Working with your siblings to provide care for an aging parent can be challenging. A lack of time, unresolved childhood issues, and financial disputes can all raise the level of tension in families. Added to that stress is how difficult it is to witness the decline of a senior loved one. To help adult children navigate through this situation, we curated a few tips other families found helpful.

Tips for Siblings When an Aging Parent Needs Help

 

• Conduct a Needs Assessment: Begin by objectively assessing your senior family member’s needs. What personal care activities are they no longer able to safely complete on their own? Are they having difficulty with household tasks such as meal preparation or paying bills? Don’t forget to ask your senior loved one what chores and tasks they need help with. Understand as you work your way through this not everyone in the family may agree on how much help a parent needs. Out-of-town siblings, for example, may be in denial about a parent’s decline because they don’t see them in person very often.

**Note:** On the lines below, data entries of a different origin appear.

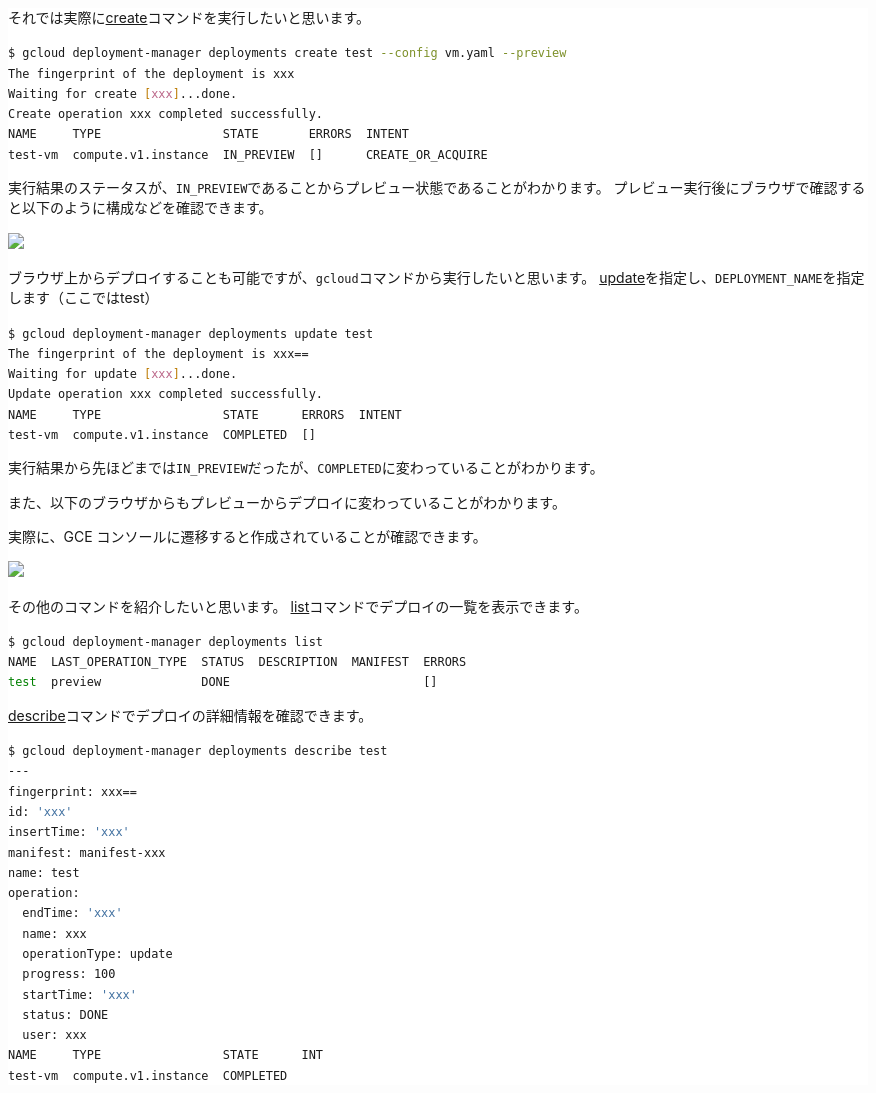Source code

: それでは実際に[create](https://cloud.google.com/sdk/gcloud/reference/deployment-manager/deployments/create)コマンドを実行したいと思います。

```bash
$ gcloud deployment-manager deployments create test --config vm.yaml --preview
The fingerprint of the deployment is xxx
Waiting for create [xxx]...done.
Create operation xxx completed successfully.
NAME     TYPE                 STATE       ERRORS  INTENT
test-vm  compute.v1.instance  IN_PREVIEW  []      CREATE_OR_ACQUIRE
```

実行結果のステータスが、`IN_PREVIEW`であることからプレビュー状態であることがわかります。
プレビュー実行後にブラウザで確認すると以下のように構成などを確認できます。

<img src="/images/2020/20200219/photo_20200219_01.png" loading="lazy">

ブラウザ上からデプロイすることも可能ですが、`gcloud`コマンドから実行したいと思います。
[update](https://cloud.google.com/sdk/gcloud/reference/deployment-manager/deployments/update)を指定し、`DEPLOYMENT_NAME`を指定します（ここではtest）

```bash
$ gcloud deployment-manager deployments update test
The fingerprint of the deployment is xxx==
Waiting for update [xxx]...done.
Update operation xxx completed successfully.
NAME     TYPE                 STATE      ERRORS  INTENT
test-vm  compute.v1.instance  COMPLETED  []
```

実行結果から先ほどまでは`IN_PREVIEW`だったが、`COMPLETED`に変わっていることがわかります。

また、以下のブラウザからもプレビューからデプロイに変わっていることがわかります。

実際に、GCE コンソールに遷移すると作成されていることが確認できます。

<img src="/images/2020/20200219/photo_20200219_02.png" loading="lazy">

その他のコマンドを紹介したいと思います。
[list](https://cloud.google.com/sdk/gcloud/reference/deployment-manager/deployments/list)コマンドでデプロイの一覧を表示できます。

```bash
$ gcloud deployment-manager deployments list
NAME  LAST_OPERATION_TYPE  STATUS  DESCRIPTION  MANIFEST  ERRORS
test  preview              DONE                           []
```

[describe](https://cloud.google.com/sdk/gcloud/reference/deployment-manager/deployments/describe)コマンドでデプロイの詳細情報を確認できます。

```bash
$ gcloud deployment-manager deployments describe test
---
fingerprint: xxx==
id: 'xxx'
insertTime: 'xxx'
manifest: manifest-xxx
name: test
operation:
  endTime: 'xxx'
  name: xxx
  operationType: update
  progress: 100
  startTime: 'xxx'
  status: DONE
  user: xxx
NAME     TYPE                 STATE      INT
test-vm  compute.v1.instance  COMPLETED
```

• Schedule a Family Meeting: The next step is scheduling a family meeting. Unless you feel it will be too stressful, include your parent in the discussion. Try to set the meeting up at a time when everyone can be there in person including long distance siblings. It will help everyone stay focused if you have a typed list of tasks your parent needs assistance with and a copy for everyone. Agree at the start of the meeting that everyone has the same goal: to make sure your mother or father receives the care they need. As you divide up the responsibilities, try to be flexible and patient. You will need to be willing to compromise and work together to find solutions. If one sibling lives too far away to help on a weekly basis, maybe they can cover the cost of an in-home caregiver or a weekly housekeeping service. If your brother isn’t comfortable helping your mother with personal care, his help may need to come in the form of mowing the lawn or doing the grocery shopping.

• Research Senior Care Options: While you and your siblings might be able to juggle personal responsibilities and caring for your parent for a while, there may come a time when the care they need becomes too much for all of you. This is especially true when a senior loved one has Alzheimer’s disease or a related form of dementia. It’s important to develop a proactive plan for their future care needs or in the event something happens, and the primary caregiver is suddenly unavailable. That plan might include creating a list of potential in-home care providers and assisted living communities, making calls and scheduling visits.

• Communicate Frequently: Keeping the lines of communication open between siblings, friends, and other family members who are involved in the caregiving is critical. While it might be difficult to have in-person meetings often, video chat services such as Skype make communication easier. You can also use email or a group chat to update one another on changes you see, results of physician appointments, and more. If one sibling lives close and shoulders the majority of the caregiving, the out-of-town sibling should be responsible for calling the primary caregiver for updates and relaying that information to the remaining siblings.

Our final tip is to support one another. In most families, one adult child provides most of the care for an aging parent. If this is happening in your family, the non-caregiving siblings should remember to express their appreciation for everything the caregiving sibling is doing and try to find ways to physically and emotionally support them during this time.